San Francisco, California—Boosting protection of Internet users’ personal data from snooping advertisers and third-party trackers, the Electronic Frontier Foundation (EFF) today announced it has enhanced its groundbreaking HTTPS Everywhere browser extension by incorporating rulesets from DuckDuckGo Smarter Encryption.
The partnership represents the next step in the evolution of HTTPS Everywhere, a collaboration with The Tor Project and a key component of EFF’s effort to encrypt the web and make the Internet echo system safe for users and website owners.
“DuckDuckGo Smarter Encryption has a list of millions of HTTPS-encrypted websites, generated by continually crawling the web instead of through crowdsourcing, which will give HTTPS Everywhere users more coverage for secure browsing,” said Alexis Hancock, EFF Director of Engineering and manager of HTTPS Everywhere and Certbot web encrypting projects. “We’re thrilled to be partnering with DuckDuckGo as we see HTTPS become the default protocol on the net and contemplate HTTPS Everywhere’s future.”
“EFFs pioneering work with the HTTPS Everywhere extension took privacy protection in a new and needed direction, seamlessly upgrading people to secure website connections,” said Gabriel Weinberg, DuckDuckGo founder and CEO. “We’re delighted that EFF has now entrusted DuckDuckGo to power HTTPS Everywhere going forward, using our next generation Smarter Encryption dataset.”
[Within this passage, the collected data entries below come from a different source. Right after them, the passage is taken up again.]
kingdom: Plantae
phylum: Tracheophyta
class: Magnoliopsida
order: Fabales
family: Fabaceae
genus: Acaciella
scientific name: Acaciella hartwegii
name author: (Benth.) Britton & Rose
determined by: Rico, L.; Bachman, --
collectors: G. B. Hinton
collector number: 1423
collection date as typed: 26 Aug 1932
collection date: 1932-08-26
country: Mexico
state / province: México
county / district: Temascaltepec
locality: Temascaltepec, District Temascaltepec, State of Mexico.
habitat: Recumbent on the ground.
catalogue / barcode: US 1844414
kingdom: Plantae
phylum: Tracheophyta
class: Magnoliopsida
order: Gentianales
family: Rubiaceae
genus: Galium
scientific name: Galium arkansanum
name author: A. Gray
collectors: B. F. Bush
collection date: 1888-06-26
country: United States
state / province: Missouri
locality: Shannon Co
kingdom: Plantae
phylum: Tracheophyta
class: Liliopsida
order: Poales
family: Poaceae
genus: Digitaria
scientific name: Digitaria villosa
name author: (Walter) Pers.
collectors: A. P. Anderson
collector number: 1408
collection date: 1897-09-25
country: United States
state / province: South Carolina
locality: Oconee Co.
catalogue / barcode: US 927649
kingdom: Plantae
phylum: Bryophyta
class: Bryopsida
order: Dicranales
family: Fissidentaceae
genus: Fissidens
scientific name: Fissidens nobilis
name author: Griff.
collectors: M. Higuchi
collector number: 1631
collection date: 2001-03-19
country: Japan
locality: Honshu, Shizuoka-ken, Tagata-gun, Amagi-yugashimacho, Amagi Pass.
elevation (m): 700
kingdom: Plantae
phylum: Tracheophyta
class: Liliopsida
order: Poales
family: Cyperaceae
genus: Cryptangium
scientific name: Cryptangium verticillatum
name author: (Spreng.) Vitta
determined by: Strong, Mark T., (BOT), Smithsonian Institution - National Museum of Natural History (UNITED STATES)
When EFF launched HTTPS Everywhere over a decade ago, the majority of web servers used the non-secure HTTP protocol to transfer web pages to browsers, rendering user content and information vulnerable to attacks.
EFF began building and maintaining a crowd-sourced list of encrypted HTTPS versions of websites for a free browser extension— HTTPS Everywhere—which automatically takes users to them. That keeps users’ web searching, pages visited, and other private information encrypted and safe from trackers and data thieves that try to intercept and steal personal information in transit from their browser.
Fast forward ten years—the web is undergoing a massive change to HTTPS. Mozilla’s Firefox has an HTTPS-only mode, while Google Chrome is slowly moving towards HTTPS mode.
DuckDuckGo, a privacy-focused search engine, also joined the effort with Smarter Encryption to help users browse securely by detecting unencrypted, non-secure HTTP connections to websites and automatically upgrading them to encrypted connections.
With more domain coverage in Smarter Encryption, HTTPS Everywhere users are provided even more protection. HTTPS Everywhere rulesets will continue to be hosted through this year, giving our partners who use them time to adjust. We will stop taking new requests for domains to be added at the end of May.